Saved data entries
[Start of Attachment]

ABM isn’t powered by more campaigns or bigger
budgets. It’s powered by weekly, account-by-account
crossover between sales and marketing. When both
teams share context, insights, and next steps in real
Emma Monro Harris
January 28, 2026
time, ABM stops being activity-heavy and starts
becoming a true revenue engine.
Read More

[End of Attachment]

**TASK OBJECTIVE:** From the line containing "budgets. It’s powered" down to the last line of the records above, print every line exactly, with both ends kept.

**OUTPUT FOR THIS TASK:**
budgets. It’s powered by weekly, account-by-account
crossover between sales and marketing. When both
teams share context, insights, and next steps in real
Emma Monro Harris
January 28, 2026
time, ABM stops being activity-heavy and starts
becoming a true revenue engine.
Read More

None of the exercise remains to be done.